Medical examiners struggle to keep up with autopsies for overdose deaths in NH
Less than half of the people who died of suspected drug-related deaths in New Hampshire this year received autopsies. The National Association of Medical Examiners recommends that an autopsy be performed whenever a drug-related death is suspected.
The most recent data from the Office of the Chief Medical Examiner shows that there were 327 confirmed and 61 suspected drug overdose deaths in 2023 so far. 157 of the confirmed deaths and 30 of the suspected overdose deaths had autopsy examinations.
New Hampshire’s Chief Medical Examiner, Dr. Jennie Duval, spoke with NHPR’s Morning Edition host Rick Ganley about how a national shortage of forensic pathologists who can perform autopsies is affecting New Hampshire.
Your office investigates sudden and unexpected deaths in New Hampshire. Why is it important to perform an autopsy in a suspected drug overdose death?
An autopsy is the gold standard for determining cause of death. It can rule out other causes of death, or it may show something totally unexpected that caused the individual's death. So I have many, many examples of what were thought to be drug overdose deaths that came in for autopsy for various reasons, and the autopsy showed something completely different.
So I think that's important information that can be passed on to the family. And it's important information if there will be death resulting charges against whoever provided the drug. Because if it's not a drug intoxication death, we don't want to say that it is. And if it is a drug intoxication death, we want to be very sure.
So what are the issues that your office is facing that's making it difficult to perform autopsies on all suspected cases?
It's like many other agencies and businesses are experiencing -- it's a workforce shortage issue. We can't possibly keep up with the number of drug overdose deaths we see every year in this state, and it's been that way since about 2013. So we're currently staffed with just two. We will have a third pathologist joining us next summer if all goes well.
Is this part of a national trend?
And why is that?
There just aren't enough forensic pathologists coming through the pipeline. The training takes many years. And when graduates complete the training, there are many jurisdictions and offices like ours that are desperately trying to recruit those newly trained forensic pathologists. So it's just a matter of recruiting more medical students into the field. And I suppose the real answer would be to solve the opioid epidemic, but that seems to be insurmountable.
I imagine there's a big personal toll on that kind of a workload.

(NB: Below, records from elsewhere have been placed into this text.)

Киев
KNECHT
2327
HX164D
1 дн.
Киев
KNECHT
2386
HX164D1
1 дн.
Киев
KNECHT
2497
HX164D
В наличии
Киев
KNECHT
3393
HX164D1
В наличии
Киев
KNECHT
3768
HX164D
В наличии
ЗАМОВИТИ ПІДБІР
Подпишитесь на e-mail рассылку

Oh, there is. It's long hours. You know, I think there's a misconception that all we do as medical examiners is investigate murders, homicide deaths. That's just 1% of our caseload. We are fortunate to live in New Hampshire, which has a very low homicide rate. So we do spend most of our time investigating other deaths. And that includes all of the accidents that occur in the state, all of the suicides that occur in the state, the sudden, unexpected natural deaths in young people or relatively young people without a medical history. So we do a lot more than just homicides.
What we've all experienced since the opioid epidemic began is that now a large proportion of those deaths, those other deaths, are drug overdose deaths. And it's every day. We see them every single day. And I think it does get discouraging. Every death that we investigate, I provide the toxicology results to these families. And it seems like almost a recording. Every day I tell these families that the cause of their family member's death was a drug intoxication, usually involving fentanyl, and that does take a toll.
And as you said, of course, solving the opioid epidemic ultimately would be the best thing for everyone. Do you see those numbers at all relenting?
I've just been reviewing more recent data. I think we'll have a few less overdose deaths this calendar year than we did last year, but it's still in the mid-400s at least. So it's still an unacceptable number of fatal overdoses. And that's the tip of the iceberg because there's many, many more non-fatal overdoses and there's many, many more persons out there who have substance use disorder.